Micron warns the DRAM market will remain extremely tight with the supply-demand imbalance only worsening through 2026. For consumers, this will result in multiple surges in PC RAM prices and possibly worsen overall memory availability; the first hikes have already reached retail.
According to a DigiTimes report, Micron, one of the largest memory manufacturers, signals that 2026 will not bring any relief for the ongoing memory crisis.
DRAM supercycle will continue, supply will stay tight, the whole memory market situation will become worse, and the supply-demand balance will not reset on its own. This is a memory industry outlook, not a Micron-specific issue.
Emerging memory crisis
A few days earlier, Adata chairman Simon Chen warned that AI data centers are outbidding the PC market and draining DRAM and NAND, leaving only 2-3 weeks of supply and raising the risk of consumer RAM and SSD shortages into 2026.

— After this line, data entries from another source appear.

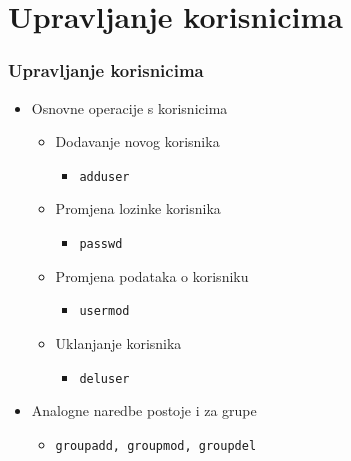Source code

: \documentclass[table,usenames,dvipsnames] {beamer}
\newcommand{\shell}[1]{\texttt{#1}}
\begin{document}
\section{Upravljanje korisnicima}
\begin{frame}[t]
\frametitle{Upravljanje korisnicima}
\begin{itemize}
  \item Osnovne operacije s korisnicima
  \begin{itemize}
    \item Dodavanje novog korisnika
    \begin{itemize}
      \item[] \shell{adduser}
    \end{itemize}
    \item Promjena lozinke korisnika
    \begin{itemize}
      \item[] \shell{passwd}
    \end{itemize}
    \item Promjena podataka o korisniku
    \begin{itemize}
      \item[] \shell{usermod}
    \end{itemize}
    \item Uklanjanje korisnika
    \begin{itemize}
      \item[] \shell{deluser}
    \end{itemize}
  \end{itemize}
\end{itemize}
\begin{itemize}
	\item Analogne naredbe postoje i za grupe
	\begin{itemize}
		\item[] \shell{groupadd, groupmod, groupdel}
	\end{itemize}
\end{itemize}
\end{frame}
\end{document}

AI buildouts consume large amounts of memory: GPUs/AI accelerators ship with HBM (stacked DRAM), while the surrounding servers still need substantial quantities of conventional memory.
With thin inventories and demand outpacing capacity, suppliers ration output, raise contract prices, and prioritize higher-margin parts/deals. Because of this, analysts are already predicting a DRAM supercycle through 2027.
DDR5 RAM prices are surging
Retail DDR5 RAM prices have already moved due to hikes from major memory manufacturers.
According to our research, US medians for 2×16 GB and 2×32 GB kits rose roughly 15% by Oct. 10 and around 20-30% by Oct. 20 (compared to September 2025). Weekly prices for those capacities are climbing ~5% for four straight weeks.

AI hardware boom
All this aligns with the extreme pace of AI infrastructure expansion:
- Nvidia to invest up to $100 billion into OpenAI and deploy 10 GW of AI accelerators.
- Nvidia invested $5 billion in Intel, marketed as a buy-in collaboration to develop custom AI chips.
- Nvidia to invest $2 billion in xAI to lock a deal for its own AI GPUs worth $20 billion.
- OpenAI signed a GPU deal with AMD.
- OpenAI lines up a deal to get up to 10 GW chips from Broadcom.
Previous DRAM supercycle
This is not the first time the DRAM market looked like this. In 2017, demand for smartphone and server memory ran ahead of supply for multiple quarters.
Both DRAM spot and RAM retail prices climbed for 1.5 years until inventories were rebuilt. The previous DRAM supercycle sets the pattern for today’s market dynamics.